■ **ASSIGNED TASK**
Copy each line from the listing below where the word "pinky" shows up.

■ **RECORDS TO PROCESS**
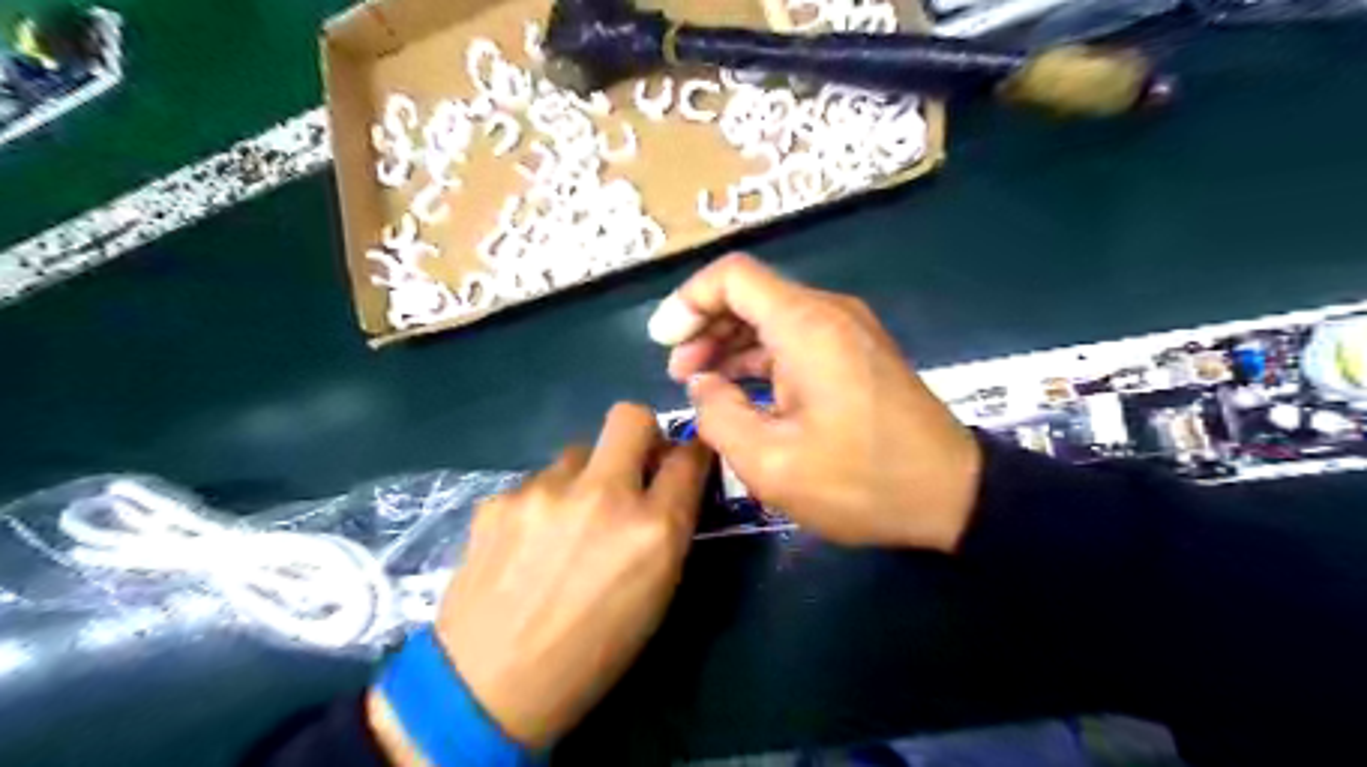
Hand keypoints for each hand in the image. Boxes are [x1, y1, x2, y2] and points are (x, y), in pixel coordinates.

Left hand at [369, 403, 709, 757]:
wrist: (487, 687)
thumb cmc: (591, 653)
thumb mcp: (655, 596)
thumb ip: (668, 529)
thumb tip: (668, 486)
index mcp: (652, 531)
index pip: (688, 458)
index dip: (692, 452)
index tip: (685, 457)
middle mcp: (602, 496)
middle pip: (631, 417)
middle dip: (641, 432)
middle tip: (633, 464)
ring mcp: (545, 491)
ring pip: (578, 452)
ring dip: (586, 476)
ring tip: (568, 522)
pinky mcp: (501, 497)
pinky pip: (538, 482)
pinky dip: (545, 502)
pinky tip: (528, 542)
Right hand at [650, 256, 981, 551]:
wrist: (952, 496)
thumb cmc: (861, 482)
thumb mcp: (771, 463)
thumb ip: (719, 416)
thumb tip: (703, 386)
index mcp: (806, 326)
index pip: (732, 276)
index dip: (689, 301)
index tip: (664, 343)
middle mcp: (828, 313)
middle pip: (751, 294)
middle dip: (705, 326)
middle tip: (679, 372)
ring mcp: (847, 331)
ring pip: (772, 316)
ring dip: (731, 343)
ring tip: (701, 383)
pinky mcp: (857, 353)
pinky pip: (796, 338)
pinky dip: (761, 356)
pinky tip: (742, 389)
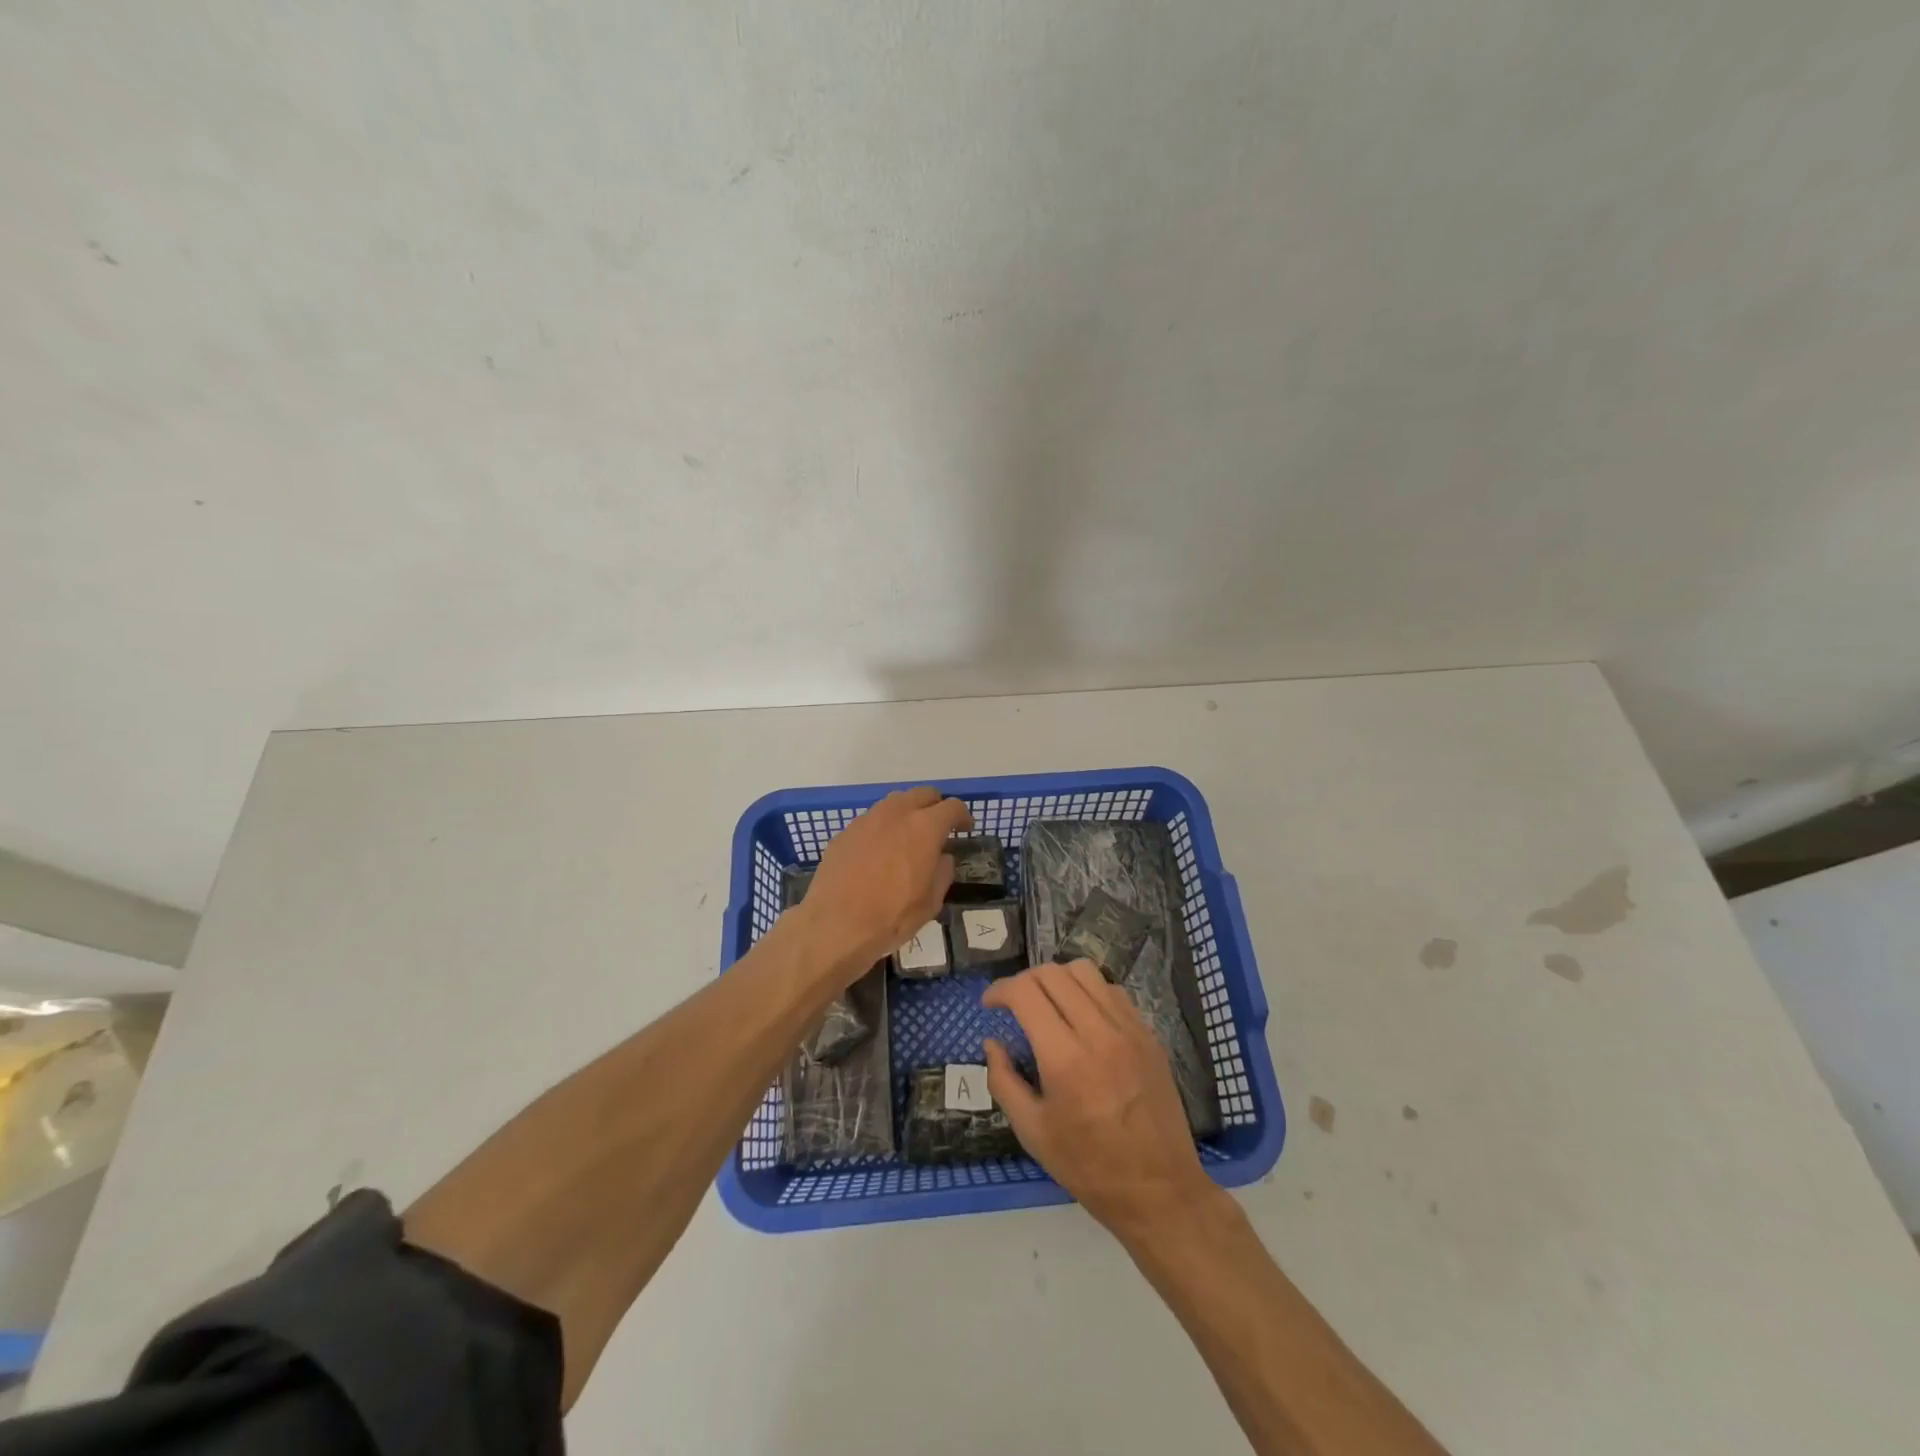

■ **REPLY TO THE TASK**
pinky mcp: (501, 497)
pinky pip: (538, 482)
pinky dip: (545, 502)
pinky tip: (528, 542)
pinky mcp: (857, 353)
pinky pip: (796, 338)
pinky dip: (761, 356)
pinky tip: (742, 389)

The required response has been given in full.